As you mention email is super sticky. I can't fathom an argument where OneMedical didn't get them more room for innovation than buying/building a solution to a problem that was solved in 2004.




> there were tons of people operating 100k to 1m user email systems on a few servers with a single digit number of staff

Doing that kind of thing is getting increasingly hard because of how hard reputation management has become and how much work it is.


Yes perhaps there's room to run with OneMedical - we'll see.
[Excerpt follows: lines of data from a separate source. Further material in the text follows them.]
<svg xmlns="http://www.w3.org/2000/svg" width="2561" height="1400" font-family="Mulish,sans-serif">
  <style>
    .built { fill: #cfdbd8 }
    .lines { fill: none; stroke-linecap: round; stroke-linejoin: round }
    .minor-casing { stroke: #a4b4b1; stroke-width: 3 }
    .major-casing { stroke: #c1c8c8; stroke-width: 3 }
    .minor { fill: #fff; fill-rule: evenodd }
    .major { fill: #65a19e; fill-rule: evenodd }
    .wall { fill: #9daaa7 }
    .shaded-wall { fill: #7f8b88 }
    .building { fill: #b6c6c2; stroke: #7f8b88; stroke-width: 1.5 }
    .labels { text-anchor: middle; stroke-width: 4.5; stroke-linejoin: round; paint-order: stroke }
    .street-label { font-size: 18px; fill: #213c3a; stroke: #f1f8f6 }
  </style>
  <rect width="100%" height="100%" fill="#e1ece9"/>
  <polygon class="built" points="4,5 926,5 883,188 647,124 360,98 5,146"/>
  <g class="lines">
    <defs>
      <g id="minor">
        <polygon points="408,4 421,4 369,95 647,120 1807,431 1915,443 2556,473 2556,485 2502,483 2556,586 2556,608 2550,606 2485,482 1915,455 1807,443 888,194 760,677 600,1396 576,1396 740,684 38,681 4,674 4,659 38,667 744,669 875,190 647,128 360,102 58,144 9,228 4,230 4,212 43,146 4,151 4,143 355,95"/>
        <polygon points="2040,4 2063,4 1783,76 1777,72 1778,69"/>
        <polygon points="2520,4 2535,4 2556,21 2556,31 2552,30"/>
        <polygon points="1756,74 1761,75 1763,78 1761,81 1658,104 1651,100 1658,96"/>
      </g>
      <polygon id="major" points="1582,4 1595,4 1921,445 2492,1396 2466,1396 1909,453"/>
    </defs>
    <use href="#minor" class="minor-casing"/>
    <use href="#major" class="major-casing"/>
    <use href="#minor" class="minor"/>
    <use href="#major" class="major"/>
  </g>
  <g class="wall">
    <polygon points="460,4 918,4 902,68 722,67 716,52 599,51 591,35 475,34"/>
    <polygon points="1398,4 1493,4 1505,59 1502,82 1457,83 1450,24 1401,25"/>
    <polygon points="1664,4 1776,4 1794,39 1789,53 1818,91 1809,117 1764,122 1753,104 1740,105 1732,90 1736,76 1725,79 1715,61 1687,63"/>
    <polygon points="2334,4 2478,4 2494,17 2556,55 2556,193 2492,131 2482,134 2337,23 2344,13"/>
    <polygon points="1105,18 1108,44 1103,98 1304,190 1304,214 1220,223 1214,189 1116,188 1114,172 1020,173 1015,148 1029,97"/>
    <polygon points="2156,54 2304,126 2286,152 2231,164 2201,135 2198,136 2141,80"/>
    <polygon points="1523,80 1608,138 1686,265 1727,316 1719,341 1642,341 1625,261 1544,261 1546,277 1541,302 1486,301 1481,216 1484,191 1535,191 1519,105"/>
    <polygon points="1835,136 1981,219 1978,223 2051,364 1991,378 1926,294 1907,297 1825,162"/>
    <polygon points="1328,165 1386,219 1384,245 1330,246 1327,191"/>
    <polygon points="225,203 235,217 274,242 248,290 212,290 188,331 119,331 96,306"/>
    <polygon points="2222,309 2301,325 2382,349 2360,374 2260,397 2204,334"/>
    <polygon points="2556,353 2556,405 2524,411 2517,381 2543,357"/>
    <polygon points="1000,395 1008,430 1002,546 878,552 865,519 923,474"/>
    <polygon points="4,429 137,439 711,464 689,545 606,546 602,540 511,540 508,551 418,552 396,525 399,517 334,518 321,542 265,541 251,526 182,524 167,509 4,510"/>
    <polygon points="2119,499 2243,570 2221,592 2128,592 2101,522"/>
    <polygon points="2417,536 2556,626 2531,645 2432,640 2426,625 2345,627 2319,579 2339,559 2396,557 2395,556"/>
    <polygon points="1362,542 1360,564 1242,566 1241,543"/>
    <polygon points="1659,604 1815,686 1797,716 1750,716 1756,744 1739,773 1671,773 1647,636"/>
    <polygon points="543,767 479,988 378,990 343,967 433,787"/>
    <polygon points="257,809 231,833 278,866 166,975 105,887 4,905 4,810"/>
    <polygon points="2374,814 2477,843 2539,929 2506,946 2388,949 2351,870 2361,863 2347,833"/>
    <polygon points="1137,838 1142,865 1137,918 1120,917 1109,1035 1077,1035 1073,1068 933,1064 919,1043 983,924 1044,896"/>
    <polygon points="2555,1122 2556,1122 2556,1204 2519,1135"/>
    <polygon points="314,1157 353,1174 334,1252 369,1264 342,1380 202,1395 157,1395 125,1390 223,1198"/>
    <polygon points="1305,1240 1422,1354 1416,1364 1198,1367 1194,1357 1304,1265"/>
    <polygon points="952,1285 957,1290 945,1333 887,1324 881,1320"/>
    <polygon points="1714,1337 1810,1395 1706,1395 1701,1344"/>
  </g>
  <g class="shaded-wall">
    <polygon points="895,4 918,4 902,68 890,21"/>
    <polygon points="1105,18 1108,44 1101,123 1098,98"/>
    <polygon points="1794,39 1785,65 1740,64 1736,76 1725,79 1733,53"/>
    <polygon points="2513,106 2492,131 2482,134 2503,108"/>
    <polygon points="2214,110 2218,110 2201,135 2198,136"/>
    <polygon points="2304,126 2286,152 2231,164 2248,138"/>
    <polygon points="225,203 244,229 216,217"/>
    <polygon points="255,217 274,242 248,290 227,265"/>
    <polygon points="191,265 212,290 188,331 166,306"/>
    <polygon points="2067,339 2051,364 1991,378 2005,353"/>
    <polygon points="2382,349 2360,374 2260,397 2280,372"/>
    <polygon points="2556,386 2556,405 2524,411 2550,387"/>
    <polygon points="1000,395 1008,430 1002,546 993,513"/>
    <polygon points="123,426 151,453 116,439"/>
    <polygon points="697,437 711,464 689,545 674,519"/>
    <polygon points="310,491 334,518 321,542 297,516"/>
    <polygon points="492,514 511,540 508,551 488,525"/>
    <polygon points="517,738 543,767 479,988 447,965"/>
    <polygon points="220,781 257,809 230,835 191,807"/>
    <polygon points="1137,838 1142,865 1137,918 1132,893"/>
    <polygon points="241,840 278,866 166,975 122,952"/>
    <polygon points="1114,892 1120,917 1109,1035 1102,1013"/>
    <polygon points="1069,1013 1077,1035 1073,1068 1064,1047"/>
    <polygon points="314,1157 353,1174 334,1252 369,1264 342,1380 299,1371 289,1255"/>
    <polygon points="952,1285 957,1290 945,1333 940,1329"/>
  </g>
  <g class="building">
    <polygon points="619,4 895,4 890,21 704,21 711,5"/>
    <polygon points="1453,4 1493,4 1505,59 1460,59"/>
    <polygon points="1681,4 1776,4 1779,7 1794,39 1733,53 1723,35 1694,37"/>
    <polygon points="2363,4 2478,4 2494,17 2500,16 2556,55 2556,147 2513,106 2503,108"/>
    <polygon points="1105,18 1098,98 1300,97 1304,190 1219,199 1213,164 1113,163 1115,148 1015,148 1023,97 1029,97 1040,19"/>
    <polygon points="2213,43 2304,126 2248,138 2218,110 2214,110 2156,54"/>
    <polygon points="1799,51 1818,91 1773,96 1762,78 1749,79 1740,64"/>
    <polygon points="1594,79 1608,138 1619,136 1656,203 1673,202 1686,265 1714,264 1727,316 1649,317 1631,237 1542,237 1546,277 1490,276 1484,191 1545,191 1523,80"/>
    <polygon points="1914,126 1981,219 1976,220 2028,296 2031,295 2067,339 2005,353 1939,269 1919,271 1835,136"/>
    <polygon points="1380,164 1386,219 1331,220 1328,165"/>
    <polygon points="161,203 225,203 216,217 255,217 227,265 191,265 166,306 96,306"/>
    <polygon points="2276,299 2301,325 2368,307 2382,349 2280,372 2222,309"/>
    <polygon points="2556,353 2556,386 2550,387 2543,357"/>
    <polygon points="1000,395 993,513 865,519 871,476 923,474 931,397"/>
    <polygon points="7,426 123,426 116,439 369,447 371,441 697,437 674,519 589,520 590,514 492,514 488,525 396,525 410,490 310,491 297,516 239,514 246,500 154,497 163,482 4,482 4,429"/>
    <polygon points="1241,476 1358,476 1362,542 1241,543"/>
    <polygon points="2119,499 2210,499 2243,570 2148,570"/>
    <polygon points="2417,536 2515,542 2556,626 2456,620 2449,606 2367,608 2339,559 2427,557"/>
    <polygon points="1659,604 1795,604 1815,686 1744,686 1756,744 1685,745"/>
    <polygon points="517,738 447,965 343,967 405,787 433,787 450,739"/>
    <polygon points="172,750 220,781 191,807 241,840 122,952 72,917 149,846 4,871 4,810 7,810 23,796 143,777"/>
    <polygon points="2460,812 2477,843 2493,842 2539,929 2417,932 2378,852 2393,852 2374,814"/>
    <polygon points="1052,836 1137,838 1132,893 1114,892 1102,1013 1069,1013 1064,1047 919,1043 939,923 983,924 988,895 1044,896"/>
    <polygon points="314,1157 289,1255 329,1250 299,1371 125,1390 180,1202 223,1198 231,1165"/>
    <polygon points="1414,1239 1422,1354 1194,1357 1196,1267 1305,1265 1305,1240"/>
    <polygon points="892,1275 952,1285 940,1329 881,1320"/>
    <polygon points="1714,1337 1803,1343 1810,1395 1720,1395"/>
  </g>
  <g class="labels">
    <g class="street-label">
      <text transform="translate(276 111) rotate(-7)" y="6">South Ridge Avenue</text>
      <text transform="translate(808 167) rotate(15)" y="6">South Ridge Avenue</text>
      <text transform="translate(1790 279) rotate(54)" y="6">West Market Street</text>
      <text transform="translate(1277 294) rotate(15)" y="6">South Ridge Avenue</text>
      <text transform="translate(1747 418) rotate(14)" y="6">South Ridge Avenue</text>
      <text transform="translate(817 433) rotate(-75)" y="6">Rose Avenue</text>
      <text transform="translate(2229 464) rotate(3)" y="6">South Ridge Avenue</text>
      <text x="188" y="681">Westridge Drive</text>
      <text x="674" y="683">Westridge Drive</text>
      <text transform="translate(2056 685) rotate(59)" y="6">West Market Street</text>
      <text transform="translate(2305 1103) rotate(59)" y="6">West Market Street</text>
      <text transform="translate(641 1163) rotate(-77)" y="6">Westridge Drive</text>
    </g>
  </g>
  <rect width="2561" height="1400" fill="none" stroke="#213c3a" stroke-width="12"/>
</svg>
Mostly its the Amazon studios budget for blockbusters (i.e. $500M for Lord of the Rings) and the bid for AMC theaters which they fortunately didn't do.

I would think Zoom would have been interesting.

Perhaps there were aspects where customers were running their email, etc. on Amazon servers and thus it'd be better to book the revenue as AWS marketshare or something.


What was the O365 apocalypse?


Microsoft sales folks ran around to all the large organizations with on-prem mail systems (both Unix based and Exchange) offering deeply discounted Office licenses and free UNISYS contractors for migrations if the org would commit to moving to paid O365 seats.

Lots of well built and managed systems were tossed out for short term discounts, locking people into a glorified version of Hotmail.


Follow this back a few years: https://www.statista.com/statistics/1230573/microsoft-on-pre...

(Sorry I don't have a more-thorough link, though just those three years tell the story themselves)


I would have asked mike_d about the "O365 apocalypse" if veqq hadn't. Your link is helpful, but still puzzling. If the onset of Office 365 got rid of tons of staff teams at universities and non-tech big companies, but each team only had a single-digit number of people, can you really call that an apocalypse?